Supplementary Material for: Modulation of Pancreatic Neuroendocrine Neoplastic Cell Fate by Autophagy-Mediated Death

Introduction: Autophagic cell death in cancer cells can be mediated by inhibition of deacetylases. Although extensive studies have focused on the autophagic process in cancer, little is known about the role of autophagy in degrading cytosolic and nuclear components of pancreatic neuroendocrine neoplastic (pNEN) cells leading to cell death, thus improving the therapy of patients affected by pNEN. Methods: 2D and 3D human pNEN and pancreatic stellate cells were treated with panobinostat and bafilomycin. Autophagy markers were detected by RT-qPCR, immunofluorescence, and Western blot. Autophagosomes were detected by electron microscopy and their maturation by real-time fluorescence of LC3B stable transfected cells. ChIP was performed at the cAMP responsive element. Immunofluorescence was performed in murine pancreatic tissue. Results: We observed that pan-deacetylase inhibitor panobinostat treatment causes autophagic cell death in pNEN cells. We also found that although AMPK-α phosphorylation is counterbalanced by phosphorylated AKT, it is not capable to inhibiting autophagic cell death. However, the binding activity of the cAMP responsive element is prompted by panobinostat. Although autophagy inhibition prevented autophagosome synthesis, maturation, and cell death, panobinostat treatment induced the accumulation of mature autophagosomes in the cytosol and the nucleus, leading to disruption of the organelles, cellular digestion, and decay. Observation of autophagosome membrane proteins Beclin1 and LC3B aggregation in murine pancreatic islets indicates that autophagy restoration may also lead to autophagosome aggregation in murine insulinoma cells. A basal low expression of autophagy markers was detectable in patients affected by pNEN, and, interestingly, the expression of these markers was significantly lower in metastatic pNEN. Discussion/Conclusion: Our study highlights that the autophagy functional restoration and prolongation of this catabolic process, mediated by inhibition of deacetylase, is responsible for the reduction of pNEN cells. Prompting of autophagy cell death could be a promising strategy for the therapy of pNEN.

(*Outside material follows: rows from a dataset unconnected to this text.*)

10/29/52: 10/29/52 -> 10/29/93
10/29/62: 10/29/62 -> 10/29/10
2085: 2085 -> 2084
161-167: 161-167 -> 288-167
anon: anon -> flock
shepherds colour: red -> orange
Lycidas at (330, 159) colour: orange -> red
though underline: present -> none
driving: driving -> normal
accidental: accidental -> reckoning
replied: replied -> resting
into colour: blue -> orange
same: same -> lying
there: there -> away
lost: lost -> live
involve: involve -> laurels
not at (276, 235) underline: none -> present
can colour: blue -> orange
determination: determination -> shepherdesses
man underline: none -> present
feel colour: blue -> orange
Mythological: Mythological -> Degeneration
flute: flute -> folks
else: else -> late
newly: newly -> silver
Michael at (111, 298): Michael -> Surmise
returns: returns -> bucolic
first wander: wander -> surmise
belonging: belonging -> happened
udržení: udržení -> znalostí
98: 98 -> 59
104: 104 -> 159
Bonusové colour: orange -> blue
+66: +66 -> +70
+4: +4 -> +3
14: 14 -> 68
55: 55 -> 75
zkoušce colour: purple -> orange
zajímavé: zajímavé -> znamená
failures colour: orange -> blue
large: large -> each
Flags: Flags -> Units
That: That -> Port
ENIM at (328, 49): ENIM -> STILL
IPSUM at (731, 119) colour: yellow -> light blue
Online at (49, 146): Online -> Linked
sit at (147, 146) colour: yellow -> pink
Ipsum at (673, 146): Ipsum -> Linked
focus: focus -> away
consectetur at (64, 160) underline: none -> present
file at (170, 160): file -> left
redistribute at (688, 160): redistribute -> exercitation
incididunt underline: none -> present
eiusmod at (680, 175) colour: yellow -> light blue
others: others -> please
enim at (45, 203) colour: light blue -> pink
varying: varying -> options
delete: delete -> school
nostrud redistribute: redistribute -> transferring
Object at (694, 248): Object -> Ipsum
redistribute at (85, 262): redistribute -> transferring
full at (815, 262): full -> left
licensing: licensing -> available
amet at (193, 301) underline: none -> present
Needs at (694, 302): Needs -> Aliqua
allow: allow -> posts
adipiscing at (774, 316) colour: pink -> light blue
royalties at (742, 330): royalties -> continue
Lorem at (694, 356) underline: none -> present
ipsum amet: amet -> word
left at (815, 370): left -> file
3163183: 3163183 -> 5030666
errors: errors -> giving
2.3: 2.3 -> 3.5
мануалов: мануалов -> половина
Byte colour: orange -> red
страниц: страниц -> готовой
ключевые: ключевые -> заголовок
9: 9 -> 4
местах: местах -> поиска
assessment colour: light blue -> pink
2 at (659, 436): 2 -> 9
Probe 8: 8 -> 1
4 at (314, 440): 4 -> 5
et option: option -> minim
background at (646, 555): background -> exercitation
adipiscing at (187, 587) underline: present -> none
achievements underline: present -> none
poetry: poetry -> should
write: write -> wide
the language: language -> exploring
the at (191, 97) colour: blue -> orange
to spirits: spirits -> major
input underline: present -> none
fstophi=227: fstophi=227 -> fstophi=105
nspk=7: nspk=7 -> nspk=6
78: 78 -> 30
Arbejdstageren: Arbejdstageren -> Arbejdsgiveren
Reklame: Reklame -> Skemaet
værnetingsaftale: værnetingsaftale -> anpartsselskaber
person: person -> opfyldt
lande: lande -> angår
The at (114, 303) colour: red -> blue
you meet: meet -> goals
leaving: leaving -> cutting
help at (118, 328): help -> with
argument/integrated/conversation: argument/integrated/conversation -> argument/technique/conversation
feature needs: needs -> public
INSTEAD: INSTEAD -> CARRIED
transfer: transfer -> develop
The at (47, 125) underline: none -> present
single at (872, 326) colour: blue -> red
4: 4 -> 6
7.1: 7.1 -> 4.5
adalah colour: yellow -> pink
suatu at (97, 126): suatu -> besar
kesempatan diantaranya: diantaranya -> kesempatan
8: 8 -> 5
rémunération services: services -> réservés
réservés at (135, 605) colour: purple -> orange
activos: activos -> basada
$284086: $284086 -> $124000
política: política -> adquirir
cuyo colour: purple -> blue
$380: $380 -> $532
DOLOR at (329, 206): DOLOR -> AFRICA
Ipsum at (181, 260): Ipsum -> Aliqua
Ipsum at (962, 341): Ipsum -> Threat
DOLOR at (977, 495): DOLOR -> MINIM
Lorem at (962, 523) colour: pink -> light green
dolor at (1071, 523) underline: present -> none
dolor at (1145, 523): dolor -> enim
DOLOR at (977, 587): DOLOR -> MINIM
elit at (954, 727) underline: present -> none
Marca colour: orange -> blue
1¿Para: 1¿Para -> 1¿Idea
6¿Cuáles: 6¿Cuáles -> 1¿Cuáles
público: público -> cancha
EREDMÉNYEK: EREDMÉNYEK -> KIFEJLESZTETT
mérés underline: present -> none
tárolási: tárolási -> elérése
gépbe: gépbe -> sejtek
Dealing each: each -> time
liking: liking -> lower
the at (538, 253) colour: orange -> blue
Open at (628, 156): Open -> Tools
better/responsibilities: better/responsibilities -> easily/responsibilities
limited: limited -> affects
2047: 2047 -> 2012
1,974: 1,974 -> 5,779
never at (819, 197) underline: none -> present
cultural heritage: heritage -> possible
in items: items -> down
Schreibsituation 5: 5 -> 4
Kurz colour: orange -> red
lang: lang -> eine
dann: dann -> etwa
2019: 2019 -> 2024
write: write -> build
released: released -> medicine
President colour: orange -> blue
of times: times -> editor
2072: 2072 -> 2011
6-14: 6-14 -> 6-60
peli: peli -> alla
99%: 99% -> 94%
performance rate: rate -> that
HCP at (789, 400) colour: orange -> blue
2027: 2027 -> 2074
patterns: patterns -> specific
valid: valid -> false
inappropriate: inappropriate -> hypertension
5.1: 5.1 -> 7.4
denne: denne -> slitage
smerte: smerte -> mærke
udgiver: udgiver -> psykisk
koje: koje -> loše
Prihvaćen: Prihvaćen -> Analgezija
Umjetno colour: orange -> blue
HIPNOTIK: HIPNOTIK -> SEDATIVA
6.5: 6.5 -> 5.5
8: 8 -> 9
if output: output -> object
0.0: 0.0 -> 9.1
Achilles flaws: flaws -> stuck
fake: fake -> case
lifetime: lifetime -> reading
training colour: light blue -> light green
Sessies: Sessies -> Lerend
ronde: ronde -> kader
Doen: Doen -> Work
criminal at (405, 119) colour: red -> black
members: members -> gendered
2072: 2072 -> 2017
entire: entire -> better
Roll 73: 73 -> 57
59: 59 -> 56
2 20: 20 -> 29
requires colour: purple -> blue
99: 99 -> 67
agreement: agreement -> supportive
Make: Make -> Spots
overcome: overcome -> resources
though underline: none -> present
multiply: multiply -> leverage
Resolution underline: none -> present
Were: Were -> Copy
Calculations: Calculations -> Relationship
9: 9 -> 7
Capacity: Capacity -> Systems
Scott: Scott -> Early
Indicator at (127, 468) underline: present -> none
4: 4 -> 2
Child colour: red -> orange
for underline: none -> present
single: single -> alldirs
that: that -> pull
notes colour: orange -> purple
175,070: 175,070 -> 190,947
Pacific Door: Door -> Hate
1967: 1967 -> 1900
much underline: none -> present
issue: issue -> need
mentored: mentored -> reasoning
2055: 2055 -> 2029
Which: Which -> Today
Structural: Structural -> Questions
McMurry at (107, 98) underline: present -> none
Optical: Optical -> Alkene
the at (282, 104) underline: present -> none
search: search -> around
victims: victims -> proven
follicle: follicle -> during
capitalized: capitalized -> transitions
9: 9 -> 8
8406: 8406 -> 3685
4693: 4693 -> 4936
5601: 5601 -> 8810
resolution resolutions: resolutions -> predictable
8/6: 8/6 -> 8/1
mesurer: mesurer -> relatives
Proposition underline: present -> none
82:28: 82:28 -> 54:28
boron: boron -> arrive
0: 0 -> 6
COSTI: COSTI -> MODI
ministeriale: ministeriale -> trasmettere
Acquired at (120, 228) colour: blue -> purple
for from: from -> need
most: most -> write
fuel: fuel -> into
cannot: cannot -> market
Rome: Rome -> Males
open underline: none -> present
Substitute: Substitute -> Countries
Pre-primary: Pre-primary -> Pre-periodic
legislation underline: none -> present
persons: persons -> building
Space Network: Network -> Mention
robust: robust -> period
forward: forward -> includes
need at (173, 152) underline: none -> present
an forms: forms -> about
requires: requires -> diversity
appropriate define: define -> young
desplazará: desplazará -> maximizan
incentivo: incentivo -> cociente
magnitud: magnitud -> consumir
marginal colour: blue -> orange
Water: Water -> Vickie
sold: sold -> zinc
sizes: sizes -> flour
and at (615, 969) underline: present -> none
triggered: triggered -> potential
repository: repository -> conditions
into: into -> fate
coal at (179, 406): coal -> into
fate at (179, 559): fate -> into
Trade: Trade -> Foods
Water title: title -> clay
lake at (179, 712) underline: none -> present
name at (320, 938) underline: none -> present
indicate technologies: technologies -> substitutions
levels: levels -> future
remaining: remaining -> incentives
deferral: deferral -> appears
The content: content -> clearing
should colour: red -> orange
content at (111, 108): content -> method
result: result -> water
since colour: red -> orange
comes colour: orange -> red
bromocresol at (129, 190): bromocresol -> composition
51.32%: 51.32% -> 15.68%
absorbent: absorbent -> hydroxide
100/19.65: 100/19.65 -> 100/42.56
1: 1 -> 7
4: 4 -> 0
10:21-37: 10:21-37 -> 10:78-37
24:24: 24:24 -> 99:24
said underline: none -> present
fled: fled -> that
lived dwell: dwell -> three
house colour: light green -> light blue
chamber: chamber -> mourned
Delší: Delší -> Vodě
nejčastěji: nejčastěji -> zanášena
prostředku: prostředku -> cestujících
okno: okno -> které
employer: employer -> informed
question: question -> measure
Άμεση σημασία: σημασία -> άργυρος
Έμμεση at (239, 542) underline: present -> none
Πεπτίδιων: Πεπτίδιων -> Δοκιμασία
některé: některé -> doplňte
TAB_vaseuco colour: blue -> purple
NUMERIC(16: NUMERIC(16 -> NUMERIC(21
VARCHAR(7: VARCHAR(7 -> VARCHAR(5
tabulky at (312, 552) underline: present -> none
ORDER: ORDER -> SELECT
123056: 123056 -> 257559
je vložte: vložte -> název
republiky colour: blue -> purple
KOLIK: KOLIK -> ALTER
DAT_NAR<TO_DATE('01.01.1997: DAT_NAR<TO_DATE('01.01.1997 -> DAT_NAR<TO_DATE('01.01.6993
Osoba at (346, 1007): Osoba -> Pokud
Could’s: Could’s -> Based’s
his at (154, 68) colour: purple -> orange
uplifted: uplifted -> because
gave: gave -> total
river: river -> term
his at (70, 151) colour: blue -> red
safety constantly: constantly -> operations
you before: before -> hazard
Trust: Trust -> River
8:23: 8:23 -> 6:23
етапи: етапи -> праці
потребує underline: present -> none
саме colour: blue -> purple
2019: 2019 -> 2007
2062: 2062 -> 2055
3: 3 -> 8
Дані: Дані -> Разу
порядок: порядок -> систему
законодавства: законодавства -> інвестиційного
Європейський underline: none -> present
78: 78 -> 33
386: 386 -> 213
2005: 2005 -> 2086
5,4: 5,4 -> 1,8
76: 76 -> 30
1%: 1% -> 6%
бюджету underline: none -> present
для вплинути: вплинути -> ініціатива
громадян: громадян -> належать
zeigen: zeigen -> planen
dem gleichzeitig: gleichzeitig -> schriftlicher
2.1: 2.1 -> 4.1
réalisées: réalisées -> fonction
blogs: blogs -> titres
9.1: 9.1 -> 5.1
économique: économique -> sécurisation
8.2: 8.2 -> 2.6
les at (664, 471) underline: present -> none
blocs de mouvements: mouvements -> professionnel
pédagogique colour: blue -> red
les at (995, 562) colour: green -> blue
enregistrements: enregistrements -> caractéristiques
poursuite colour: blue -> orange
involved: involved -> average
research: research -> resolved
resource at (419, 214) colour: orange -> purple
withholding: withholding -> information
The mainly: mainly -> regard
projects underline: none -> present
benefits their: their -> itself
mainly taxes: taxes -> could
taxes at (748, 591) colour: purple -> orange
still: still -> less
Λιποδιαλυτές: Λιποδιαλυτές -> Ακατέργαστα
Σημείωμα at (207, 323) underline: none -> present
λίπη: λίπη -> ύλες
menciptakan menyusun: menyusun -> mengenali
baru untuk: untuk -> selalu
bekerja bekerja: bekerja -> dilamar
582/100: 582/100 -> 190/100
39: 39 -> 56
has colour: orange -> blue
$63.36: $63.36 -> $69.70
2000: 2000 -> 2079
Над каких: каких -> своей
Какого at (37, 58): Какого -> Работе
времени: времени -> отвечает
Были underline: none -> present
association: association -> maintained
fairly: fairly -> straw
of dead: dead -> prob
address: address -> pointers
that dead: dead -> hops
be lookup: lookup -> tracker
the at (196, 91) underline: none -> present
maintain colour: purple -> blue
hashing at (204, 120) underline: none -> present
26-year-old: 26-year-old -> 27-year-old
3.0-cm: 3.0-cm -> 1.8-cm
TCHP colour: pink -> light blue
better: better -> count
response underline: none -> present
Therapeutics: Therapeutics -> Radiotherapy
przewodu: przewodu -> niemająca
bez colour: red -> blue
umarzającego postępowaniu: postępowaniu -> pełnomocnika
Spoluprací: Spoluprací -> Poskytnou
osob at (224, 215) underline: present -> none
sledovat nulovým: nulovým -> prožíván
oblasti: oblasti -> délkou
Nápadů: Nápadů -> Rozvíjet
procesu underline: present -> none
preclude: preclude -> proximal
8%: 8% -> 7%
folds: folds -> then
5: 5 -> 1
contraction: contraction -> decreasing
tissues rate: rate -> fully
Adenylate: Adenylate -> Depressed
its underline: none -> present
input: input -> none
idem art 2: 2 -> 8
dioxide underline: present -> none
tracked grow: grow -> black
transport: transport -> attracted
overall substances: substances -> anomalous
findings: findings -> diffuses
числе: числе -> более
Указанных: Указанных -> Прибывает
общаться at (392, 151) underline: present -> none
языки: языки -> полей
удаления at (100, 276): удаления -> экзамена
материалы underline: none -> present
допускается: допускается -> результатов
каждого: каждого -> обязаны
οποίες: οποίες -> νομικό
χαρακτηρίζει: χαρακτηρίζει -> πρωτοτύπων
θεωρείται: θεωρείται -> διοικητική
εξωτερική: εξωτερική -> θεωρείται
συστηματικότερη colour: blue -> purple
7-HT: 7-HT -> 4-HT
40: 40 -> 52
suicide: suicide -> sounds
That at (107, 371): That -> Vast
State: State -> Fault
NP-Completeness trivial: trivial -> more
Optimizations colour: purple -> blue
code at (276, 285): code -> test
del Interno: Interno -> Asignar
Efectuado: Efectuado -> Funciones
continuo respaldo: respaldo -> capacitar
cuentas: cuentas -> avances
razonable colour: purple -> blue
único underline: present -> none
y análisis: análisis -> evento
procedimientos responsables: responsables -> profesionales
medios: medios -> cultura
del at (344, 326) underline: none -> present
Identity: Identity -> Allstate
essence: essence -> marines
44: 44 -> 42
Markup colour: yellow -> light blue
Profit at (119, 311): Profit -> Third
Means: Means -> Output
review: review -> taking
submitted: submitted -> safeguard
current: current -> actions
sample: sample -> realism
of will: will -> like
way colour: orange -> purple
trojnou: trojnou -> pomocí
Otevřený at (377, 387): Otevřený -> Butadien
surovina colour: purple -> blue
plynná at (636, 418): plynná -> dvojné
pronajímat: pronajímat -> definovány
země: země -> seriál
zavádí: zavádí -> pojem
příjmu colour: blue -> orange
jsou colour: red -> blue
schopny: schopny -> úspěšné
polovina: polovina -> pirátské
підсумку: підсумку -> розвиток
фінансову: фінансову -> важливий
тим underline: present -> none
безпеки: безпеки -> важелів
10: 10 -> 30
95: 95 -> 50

引言：癌细胞的自噬性细胞死亡可通过抑制脱乙酰酶（deacetylases）介导。尽管学界已针对癌症中的自噬过程开展了大量研究，但对于自噬在降解胰腺神经内分泌肿瘤（pancreatic neuroendocrine neoplastic, pNEN）细胞的胞质与核组分并进而引发细胞死亡、从而改善pNEN患者治疗效果的作用，目前仍知之甚少。 方法：采用帕比司他（panobinostat）与巴弗洛霉素（bafilomycin）处理二维（2D）及三维（3D）培养的人源pNEN细胞与胰腺星状细胞。通过实时定量聚合酶链式反应（RT-qPCR）、免疫荧光法与蛋白质印迹法（Western blot）检测自噬标志物；通过电子显微镜观测自噬体，并借助稳定转染LC3B的细胞的实时荧光监测自噬体成熟进程。在环腺苷酸应答元件（cAMP responsive element）位点开展染色质免疫沉淀（ChIP）实验；在小鼠胰腺组织中进行免疫荧光检测。 结果：本研究观察到，泛脱乙酰酶抑制剂帕比司他可诱导pNEN细胞发生自噬性细胞死亡。同时发现，尽管AMPK-α的磷酸化可被磷酸化AKT所抵消，但这一抵消作用并不能抑制自噬性细胞死亡。此外，帕比司他可增强环腺苷酸应答元件的结合活性。虽然自噬抑制可阻断自噬体的合成、成熟与细胞死亡过程，但帕比司他处理可诱导成熟自噬体在胞质与细胞核内聚集，进而引发细胞器破坏、细胞消化与降解。对小鼠胰岛中自噬体膜蛋白Beclin1与LC3B聚集情况的观测表明，自噬功能恢复也可诱导小鼠胰岛素瘤细胞中的自噬体聚集。在pNEN患者体内可检测到自噬标志物的基础低表达；值得注意的是，转移性pNEN患者的此类标志物表达水平显著更低。 讨论/结论：本研究证实，通过抑制脱乙酰酶介导的自噬功能恢复与该分解代谢过程的延长，可实现pNEN细胞数量的减少。诱导自噬性细胞死亡有望成为pNEN治疗的潜在有效策略。